Nine years into their existence, and three years on from their previous release, Neither Man Nor Beast, come Australia’s very own Yanomamo, and if you don’t already know them, they make a rugged sounding sludge metal, which needs to be heard to be believed.
Taking their name from an Amazonian tribe, known for endocannibalism which, for those unaware, is the ancient ritual of consuming the flesh of a deceased family member and Yanomamo‘s sound is as equally intense as the ritual itself. It’s brutal, and this EP capitalises on that primal nature, and further expands their sound into new territory, which is self-evident on their new release No Sympathy For A Rat.
I must admit, until recently I had never heard of Yanomamo (the band or the ritual), so had no awareness of what to expect, but I was ready for a challenge. And boy was I rewarded.
With a running length of just twenty three minutes you get a lot of bang for your buck with this four tracker as there’s elements of Black Sabbath but also a hint of Corrosion Of Conformity or High On Fire, that’s especially evident on the title track, No Sympathy For A Rat, where crushing heaviness collides with psychedelic groove. If you were to take the vocals of Glen Benton from heavyweights Deicide, and slot them into some classic Black Sabbath, or even an early incarnation of Clutch, then Yanomamo is the result. It’s abrasive and aggressive in equal amounts.
It’s hard to not draw comparison with Black Sabbath, but that surely can only be a good thing, it’s a good vintage to draw such a level with, and the Sabs will always be the benchmark that all heavier bands strive for, with the iconic Iommi, Butler, Ward, and Osbourne sound, even if Ozzy’s vocal has been replaced with something far more visceral here.

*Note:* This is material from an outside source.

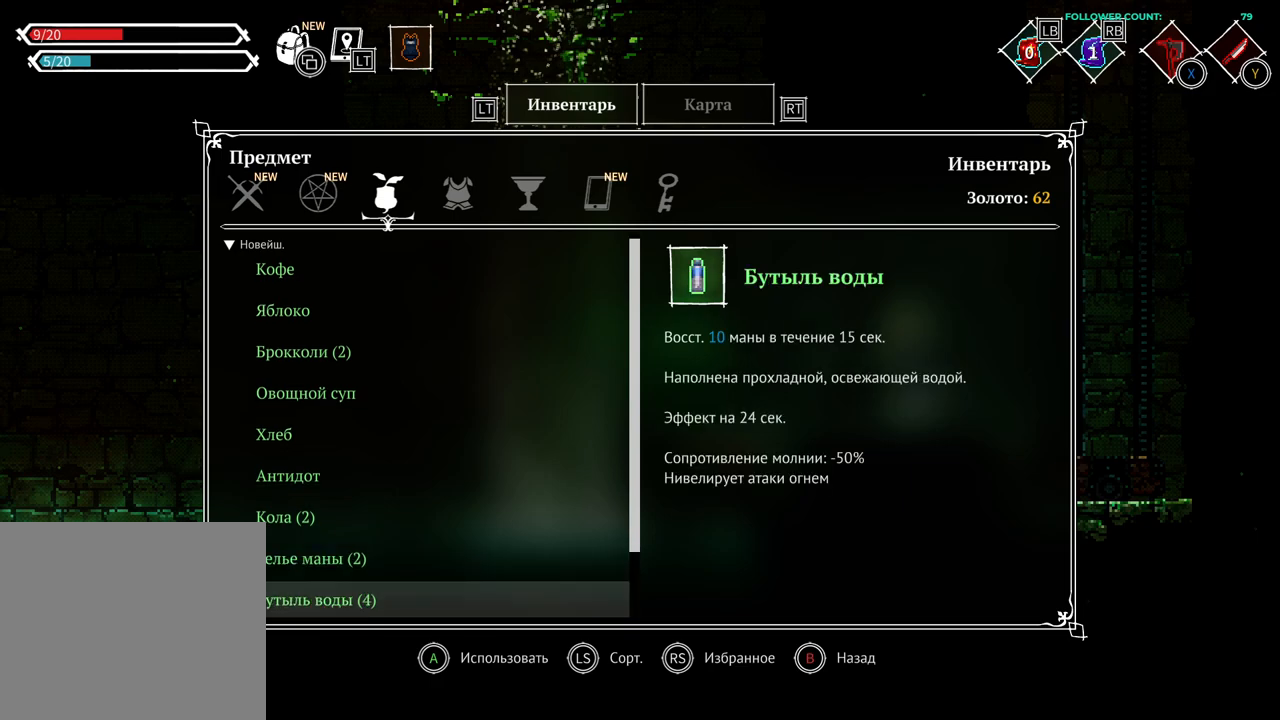
{"buttons": [], "left_stick": "center", "right_stick": "center", "events": []}
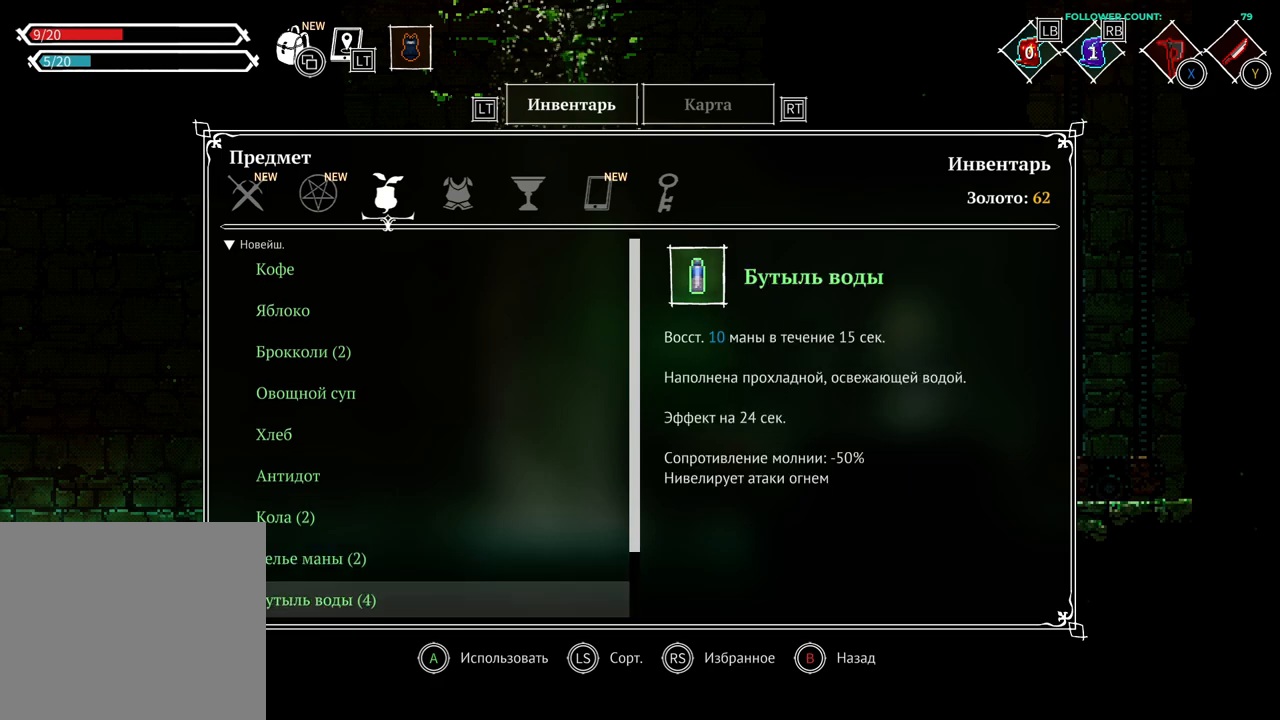
{"buttons": [], "left_stick": "center", "right_stick": "center", "events": []}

It’s abrasive and aggressive in equal amounts…
A mention also has to be given to Jack Thomas, his fast paced, powerhouse drumming is at times breakneck, providing a formidable backdrop for the other three members to hook into and work with. Add in to the mix Clarence Wandren Albatross on bass, as heavy as a ten ton hammer, Jason Higson on guitars, providing ample riffage throughout it then falls to Scott Tabone to lash out waves of guttural vocal matching the primal aggression of his backline.
Throughout the four tracks on offer, it becomes apparent that Yanomamo are taking no prisoners, It’s a blistering release, and there is never a lull in momentum from start to finish. It’s like having someone pull you face first into an oncoming juggernaut of sound, without stopping for a break.
At no point does this feeling stop, and in particular, on The Offering, the energy coming through the speakers is insane, the blast beats are intense, and the vocal growls are somewhat reminiscent of imagining what the bowels of hell must sound like.
This is not music for the faint hearted, and for maximum impact needs to be played at ear shattering levels to fully immerse yourself into the crazy world of Yanomamo.